1,2,3, MHC: a review of mass-spectrometry-based immunopeptidomics methods for relative and absolute quantification of pMHCs

Abstract

Quantitative mass-spectrometry-based methods to perform relative and absolute quantification of peptides in the immunopeptidome are growing in popularity as researchers aim to measure the dynamic nature of the peptide major histocompatibility complex repertoire and make copies-per-cell estimations of target antigens of interest. Multiple methods to carry out these experiments have been reported, each with unique advantages and limitations. This article describes existing methods and recent applications, offering guidance for improving quantitative accuracy and selecting an appropriate experimental set-up to maximize data quality and quantity.

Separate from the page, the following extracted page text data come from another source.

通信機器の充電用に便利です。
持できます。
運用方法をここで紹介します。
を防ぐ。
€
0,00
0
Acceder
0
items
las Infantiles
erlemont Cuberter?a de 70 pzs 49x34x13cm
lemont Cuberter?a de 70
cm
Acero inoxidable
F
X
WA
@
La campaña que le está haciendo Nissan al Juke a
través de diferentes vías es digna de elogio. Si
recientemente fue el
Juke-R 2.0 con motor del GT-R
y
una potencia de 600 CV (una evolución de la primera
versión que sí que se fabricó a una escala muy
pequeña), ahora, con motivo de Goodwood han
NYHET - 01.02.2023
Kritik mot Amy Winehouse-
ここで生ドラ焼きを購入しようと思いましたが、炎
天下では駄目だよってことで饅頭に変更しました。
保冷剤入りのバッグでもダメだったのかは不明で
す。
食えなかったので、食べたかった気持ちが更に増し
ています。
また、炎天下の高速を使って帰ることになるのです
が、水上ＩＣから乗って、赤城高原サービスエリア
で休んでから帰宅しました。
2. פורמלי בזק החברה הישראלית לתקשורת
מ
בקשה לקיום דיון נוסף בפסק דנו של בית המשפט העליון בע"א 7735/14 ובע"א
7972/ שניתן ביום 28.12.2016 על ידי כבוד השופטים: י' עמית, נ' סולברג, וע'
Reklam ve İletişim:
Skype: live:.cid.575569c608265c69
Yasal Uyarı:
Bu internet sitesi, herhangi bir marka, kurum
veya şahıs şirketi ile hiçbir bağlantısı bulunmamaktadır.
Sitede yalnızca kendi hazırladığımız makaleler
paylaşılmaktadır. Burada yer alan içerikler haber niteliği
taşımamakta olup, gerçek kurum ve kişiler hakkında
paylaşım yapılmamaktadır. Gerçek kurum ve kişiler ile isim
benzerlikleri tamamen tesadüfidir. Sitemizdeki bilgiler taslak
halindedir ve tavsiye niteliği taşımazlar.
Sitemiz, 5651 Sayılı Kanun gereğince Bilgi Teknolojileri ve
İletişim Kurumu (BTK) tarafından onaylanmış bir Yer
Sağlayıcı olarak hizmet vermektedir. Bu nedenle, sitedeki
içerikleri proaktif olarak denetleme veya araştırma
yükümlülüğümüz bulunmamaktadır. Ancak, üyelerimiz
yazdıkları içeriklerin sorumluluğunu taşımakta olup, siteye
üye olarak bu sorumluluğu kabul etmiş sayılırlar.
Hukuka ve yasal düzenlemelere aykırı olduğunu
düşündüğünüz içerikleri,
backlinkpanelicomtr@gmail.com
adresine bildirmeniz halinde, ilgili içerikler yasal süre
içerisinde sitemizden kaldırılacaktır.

Keywords: HLA; MHC; antigen presentation; immunopeptidomics; mass spectometry.

Figure 1

Schematics of immunopeptidomics workflows for standard discovery-based peptide major histocompatibility complex (pMHC) identifications (A), label-free quantification (LFQ) (B), stable isotope labeling (SIL) using amino acids (C), and multiplexed quantification with isobaric mass tags (D). MWCO, molecular weight cut-off; SPE, solid phase extraction; MS, mass spectrometry; TMT, tandem mass tag; RT, retention time; LC-MS/MS, liquid chromatography with tandem mass spectrometry.

Figure 2

(A) Absolute quantification of the light (L) endogenous peptide using single-point calibration with a heavy (H) isotopically-labeled peptide. (B) Schematic of immunopeptidomics workflow where isotopically-labeled standards may be added at points 1-3 for absolute quantification. (C) Fraction of peptide signal lost following peptide major histocompatibility complex (pMHC) enrichment and peptide isolation for n = 14 human leukocyte antigen-A∗02:01 peptides. (D) Relationship between fraction of signal lost and hydrophobicity (GRAVY score, left) and predicted affinity (right). (E) Absolute quantification using three embedded isotopologue heavy isotopically-labeled MHC peptide (hipMHC) calibrants and SureQuant targeted data acquisition. Light concentration [L] is determined by a linear fit of the three calibrants. (F) Schematic of absolute quantification strategy using titrated, tandem mass tag (TMT)-labeled exogenous peptide standards added to a single TMT-labeled sample. [L] is calculated using multipoint TMT-labeled calibrants. (G) Schematic of absolute quantification method using hipMHC standards titrated across replicate samples and labeled with TMT prior to liquid chromatography (LC)-mass spectrometry (LC-MS)/MS analysis. [L] is calculated using the isotopic, TMT-labeled calibrants. LFQ, label-free quantification; SIL, stable isotope labeling.